At the bottom of the slab (\(n=h\)), we impose rigid and rough conditions, i.e. vanishing displacements in both \(t\) and \(n\) directions: \(u_t=u_n=0\). In order to get equations on the functions \(b_k\), we must transform these conditions into equations on the stress components. Taking its derivative along \(t\), the condition \(u_t=0\) gives \(u_{tt}=0\), i.e.

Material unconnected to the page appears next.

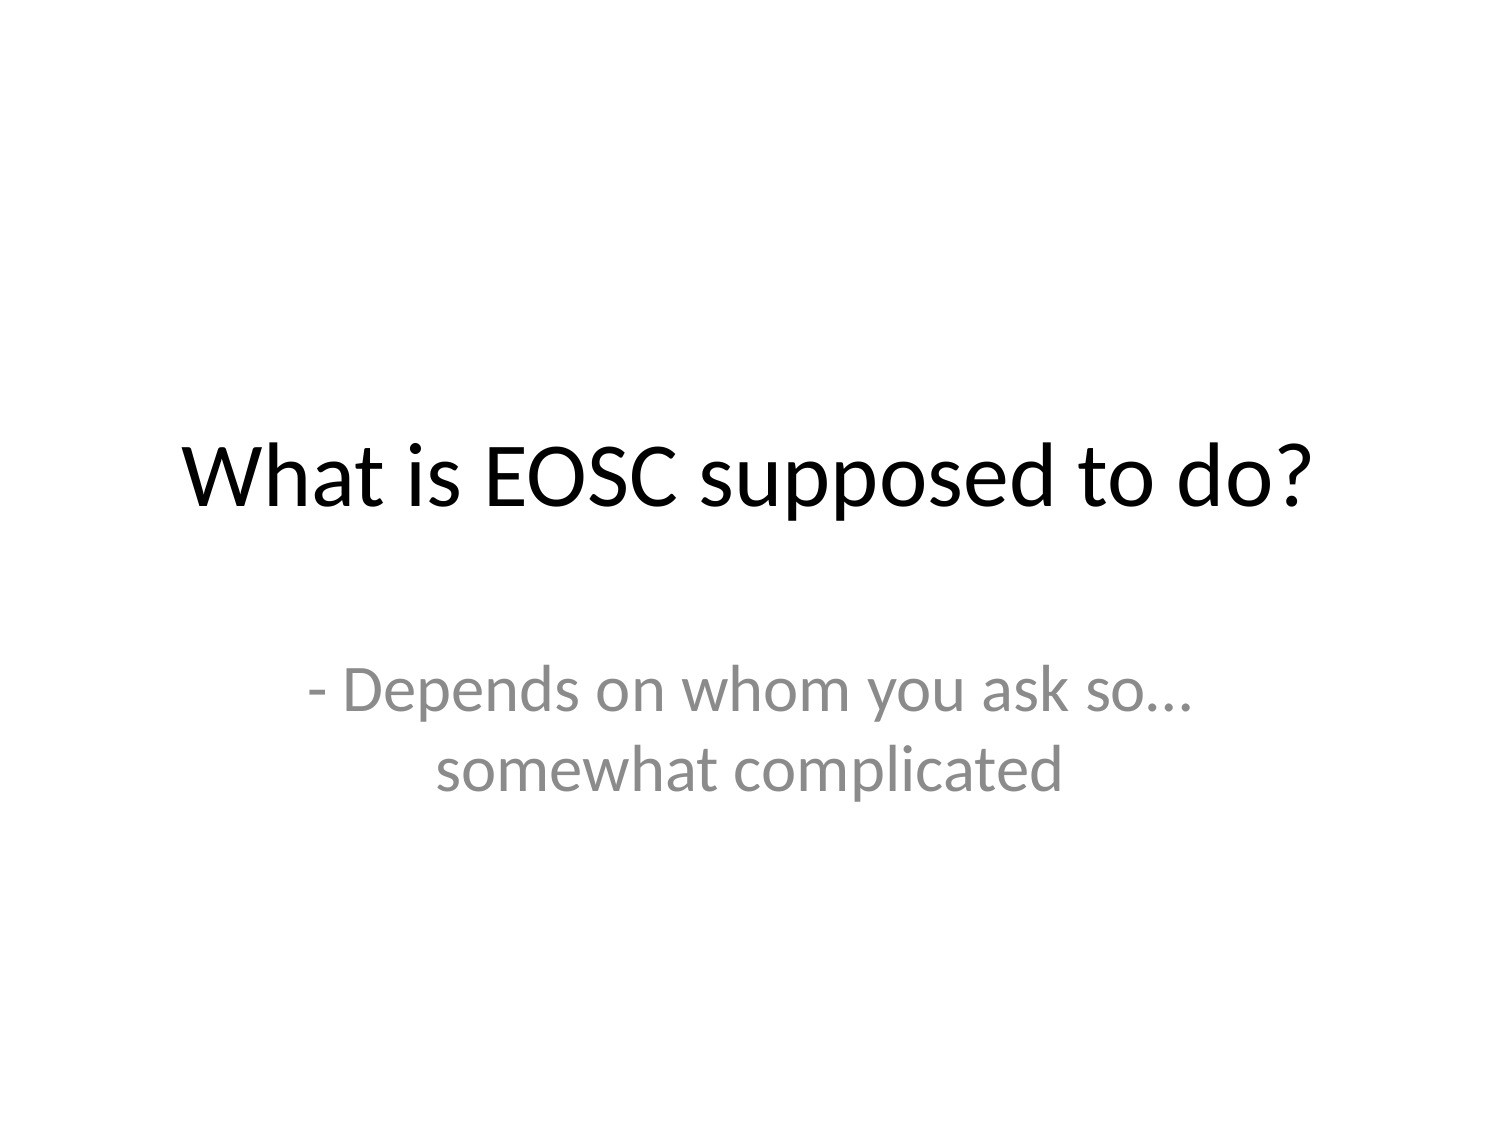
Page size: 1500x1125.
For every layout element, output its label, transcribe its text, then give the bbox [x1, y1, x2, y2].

title What is EOSC supposed to do? [112, 349, 1388, 591]
subtitle - Depends on whom you ask so…somewhat complicated [225, 637, 1275, 925]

$$\begin{aligned} -C \sigma _{nn} + B \sigma _{tt} + 2F \sigma _{tn} = 0, \end{aligned}$$

(21)

leading to

$$\begin{aligned} \sum _{k=1}^4 b_k \left[ -C - 2F Y_k + B Y_k^2 \right] e^{iY_k q h}= 0. \end{aligned}$$

(22)

Similarly, the condition \(u_n=0\) gives, after a double derivative along \(t\), the relation \(2 \partial _t u_{tn} = \partial _n u_{tt}\), leading to

$$\begin{aligned} \sum _{k=1}^4 b_k \left[ 2D + (C-2H) Y_k + 4F Y_k^2 - B Y_k^3 \right] e^{iY_k q h}= 0.\nonumber \\ \end{aligned}$$

(23)

The four linear Eqs. (20, 22, 23) can be inverted, leading to large but analytic expressions for the functions \(b_k\). Integrations over \(q\) involved in Eqs. 16–18 must, however, be computed numerically. Finally, the stress components, made dimensionless by \(F_0/h\), can be plotted for given values of the five parameters \(\tau \), \(T\), \(R\), \(\nu _{21}\) and \(\theta \), as functions of \(t/h\) at a given depth (e.g. \(n=h\)). We checked that the results are insensitive to the value of \(w_F/h\), as long as it remains small.